DOCUMENT SECTION:

Infusoria Snails: Apple snails and Colombian ramshorn snails eat prodigious amounts of plants. Their digested waste products will also jump start and feed an infusoria culture.

OatMeal and Yeast: 1/4c oat meal and a pinch of activated yeast placed in a blender with just enough clean water to make a paste. 1 tsp of paste per 10 ltr. water.

Powdered Eggs: A tiny dab of powdered eggs also makes a great infusoria food. One packet of powdered eggs should last you a lifetime. Once you open it, store your excess in a sealed jar.

Infusoria Powder: Some manufacturers make powdered food combined with infusoria spores. They yield better than average results but are getting hard to find in the market place.

Infusoria Food: Perhaps we should make it clear that these infusions really feed bacteria (which are even smaller than your infusoria). The infusoria then eat the bacteria. Bad cultures are those that overproduce bacteria. Rinse out these stinky cultures and re-inoculate them.

Feeding the Fry: Pour most of your infusoria culture into your fry tank. (That’s one reason most spawning instructions tell you to use a half tank of water.) Then add more water and powdered egg to restart your infusoria culture.

LISTED RECORDS:
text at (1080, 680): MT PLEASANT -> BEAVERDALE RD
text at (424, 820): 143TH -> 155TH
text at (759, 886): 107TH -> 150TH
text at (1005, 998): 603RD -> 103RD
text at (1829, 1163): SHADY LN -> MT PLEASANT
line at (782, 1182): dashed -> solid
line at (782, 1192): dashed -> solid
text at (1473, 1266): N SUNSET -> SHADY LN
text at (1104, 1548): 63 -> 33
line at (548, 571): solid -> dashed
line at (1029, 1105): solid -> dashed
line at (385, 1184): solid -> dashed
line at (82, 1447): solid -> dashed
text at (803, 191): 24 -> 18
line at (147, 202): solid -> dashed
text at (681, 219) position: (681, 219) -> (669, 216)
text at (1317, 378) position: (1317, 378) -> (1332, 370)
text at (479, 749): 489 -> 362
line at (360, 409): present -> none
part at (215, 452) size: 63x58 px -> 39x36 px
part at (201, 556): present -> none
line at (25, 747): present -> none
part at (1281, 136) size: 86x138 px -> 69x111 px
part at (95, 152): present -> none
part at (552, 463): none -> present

ABOUT THIS TASK:
List the labels that open each paragraph of the text on infusoria cultures, in the order they appear. Nothing in the records is needed here.

WRITTEN REPLY:
Infusoria Snails
OatMeal and Yeast
Powdered Eggs
Infusoria Powder
Infusoria Food
Feeding the Fry